- **Task goal**:
Every line containing the word "overview" must be pulled from the records.

* * * * *

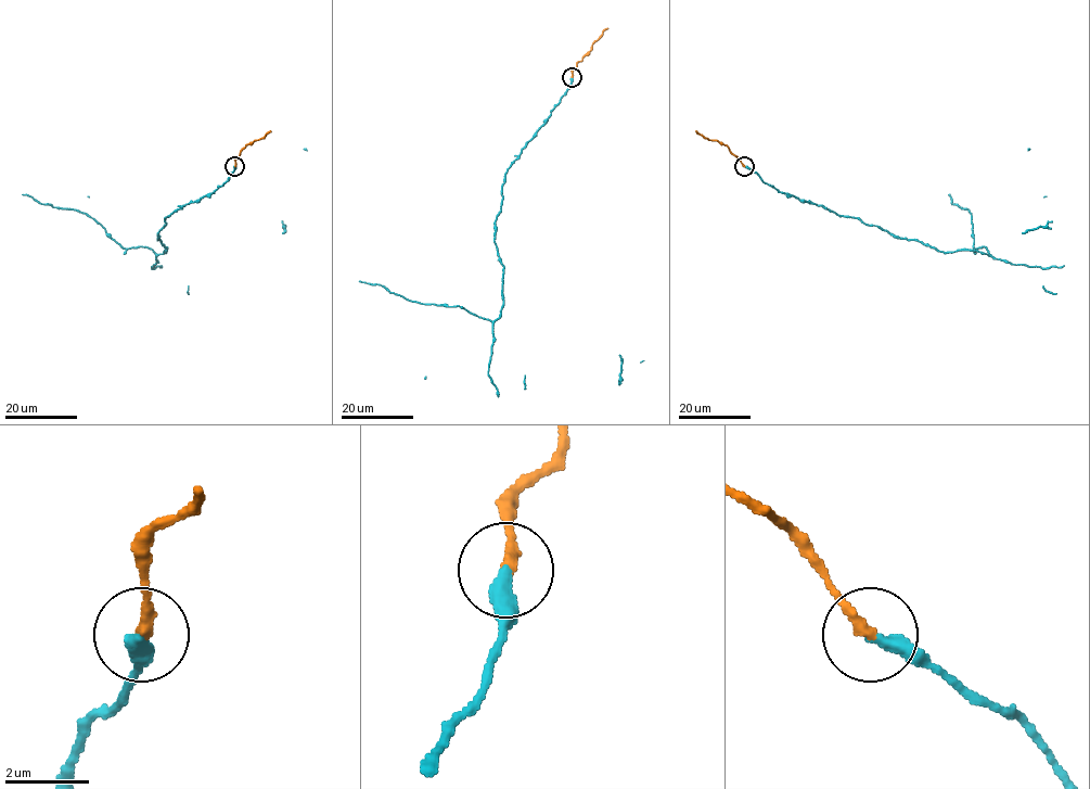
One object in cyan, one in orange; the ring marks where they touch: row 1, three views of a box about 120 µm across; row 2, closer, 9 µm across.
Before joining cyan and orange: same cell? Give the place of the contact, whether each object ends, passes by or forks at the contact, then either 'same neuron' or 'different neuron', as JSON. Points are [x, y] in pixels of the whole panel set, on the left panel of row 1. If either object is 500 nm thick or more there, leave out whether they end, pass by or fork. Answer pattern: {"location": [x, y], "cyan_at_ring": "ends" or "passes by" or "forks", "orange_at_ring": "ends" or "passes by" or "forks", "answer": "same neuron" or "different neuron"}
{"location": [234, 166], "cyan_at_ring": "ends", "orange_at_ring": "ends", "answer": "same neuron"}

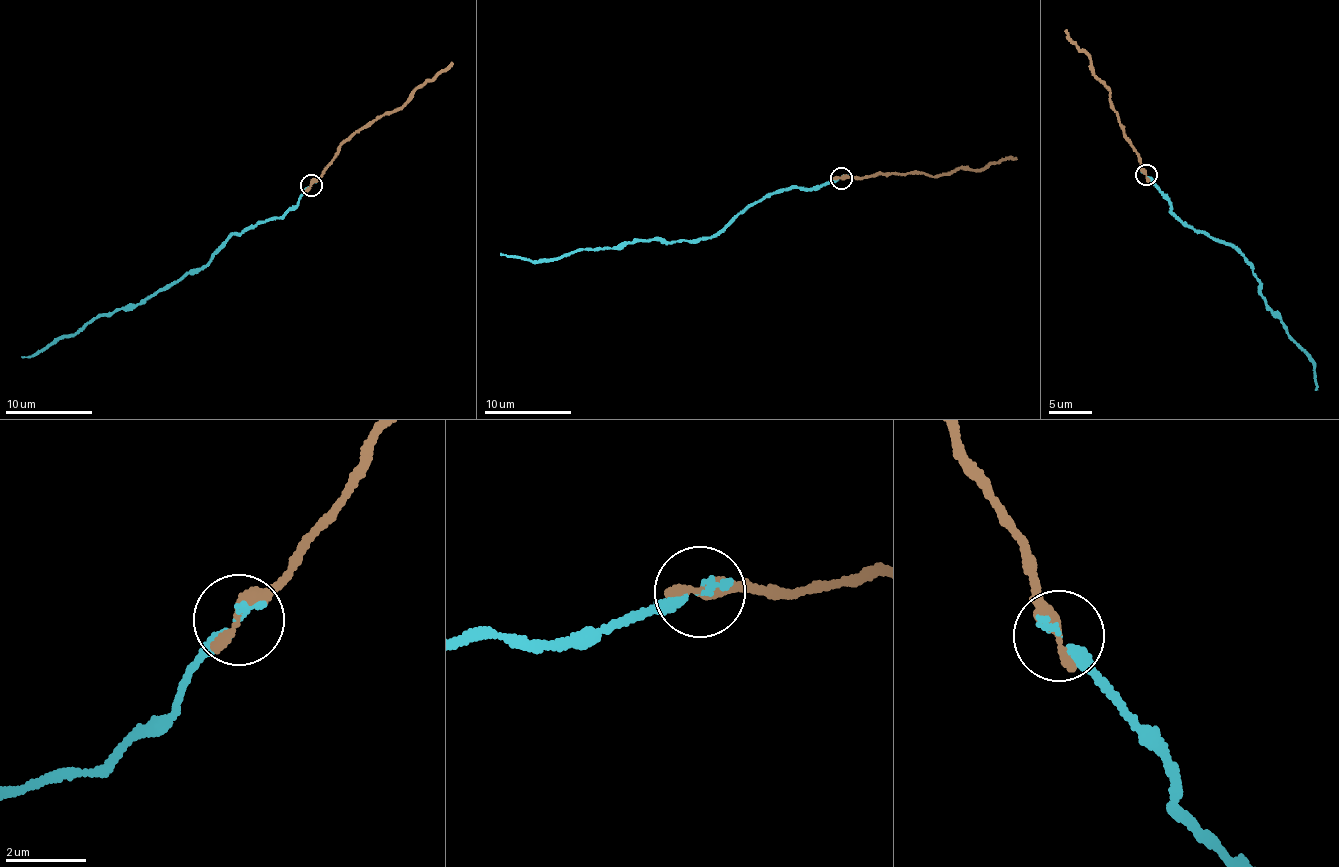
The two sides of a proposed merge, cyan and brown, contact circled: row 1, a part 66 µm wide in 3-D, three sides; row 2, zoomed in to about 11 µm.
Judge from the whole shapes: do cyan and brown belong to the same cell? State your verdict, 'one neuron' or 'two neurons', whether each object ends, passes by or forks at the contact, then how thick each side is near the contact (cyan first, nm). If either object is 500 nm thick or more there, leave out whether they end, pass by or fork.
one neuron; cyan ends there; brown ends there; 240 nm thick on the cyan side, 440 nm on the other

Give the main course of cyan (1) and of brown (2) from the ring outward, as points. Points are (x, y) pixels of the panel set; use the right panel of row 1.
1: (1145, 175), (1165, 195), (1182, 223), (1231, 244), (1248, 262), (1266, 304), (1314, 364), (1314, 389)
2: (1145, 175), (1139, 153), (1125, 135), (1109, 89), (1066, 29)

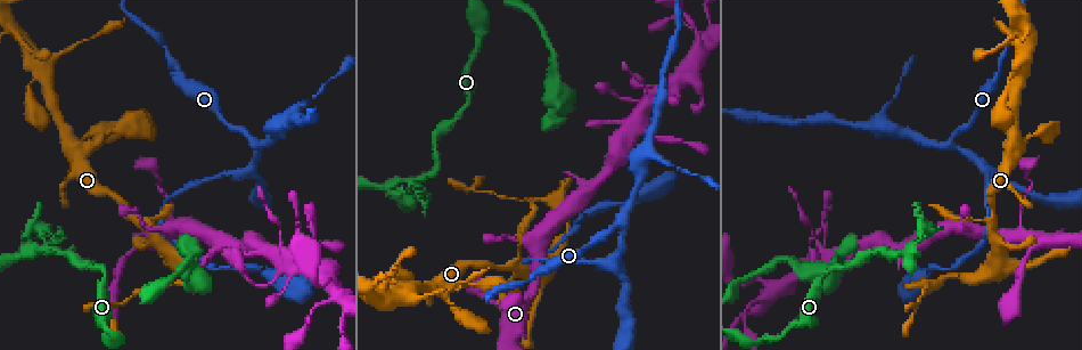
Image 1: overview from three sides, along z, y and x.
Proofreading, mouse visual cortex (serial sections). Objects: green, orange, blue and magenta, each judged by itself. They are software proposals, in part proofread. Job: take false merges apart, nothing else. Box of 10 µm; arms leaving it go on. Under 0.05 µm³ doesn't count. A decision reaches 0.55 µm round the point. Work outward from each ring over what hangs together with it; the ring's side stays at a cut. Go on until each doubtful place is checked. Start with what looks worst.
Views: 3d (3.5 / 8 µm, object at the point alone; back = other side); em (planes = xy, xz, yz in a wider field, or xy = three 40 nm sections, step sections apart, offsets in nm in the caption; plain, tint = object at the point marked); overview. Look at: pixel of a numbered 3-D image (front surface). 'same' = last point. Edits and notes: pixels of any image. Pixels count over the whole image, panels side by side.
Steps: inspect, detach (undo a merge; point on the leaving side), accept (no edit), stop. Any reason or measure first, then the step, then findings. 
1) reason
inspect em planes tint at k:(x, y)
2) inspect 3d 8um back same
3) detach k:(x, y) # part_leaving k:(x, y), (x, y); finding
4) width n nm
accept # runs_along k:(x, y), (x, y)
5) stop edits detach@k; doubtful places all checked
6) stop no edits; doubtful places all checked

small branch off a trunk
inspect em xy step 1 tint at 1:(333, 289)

* * * * *

- **Solved problem**:
Image 1: overview from three sides, along z, y and x.
Views: 3d (3.5 / 8 µm, object at the point alone; back = other side); em (planes = xy, xz, yz in a wider field, or xy = three 40 nm sections, step sections apart, offsets in nm in the caption; plain, tint = object at the point marked); overview. Look at: pixel of a numbered 3-D image (front surface). 'same' = last point. Edits and notes: pixels of any image. Pixels count over the whole image, panels side by side.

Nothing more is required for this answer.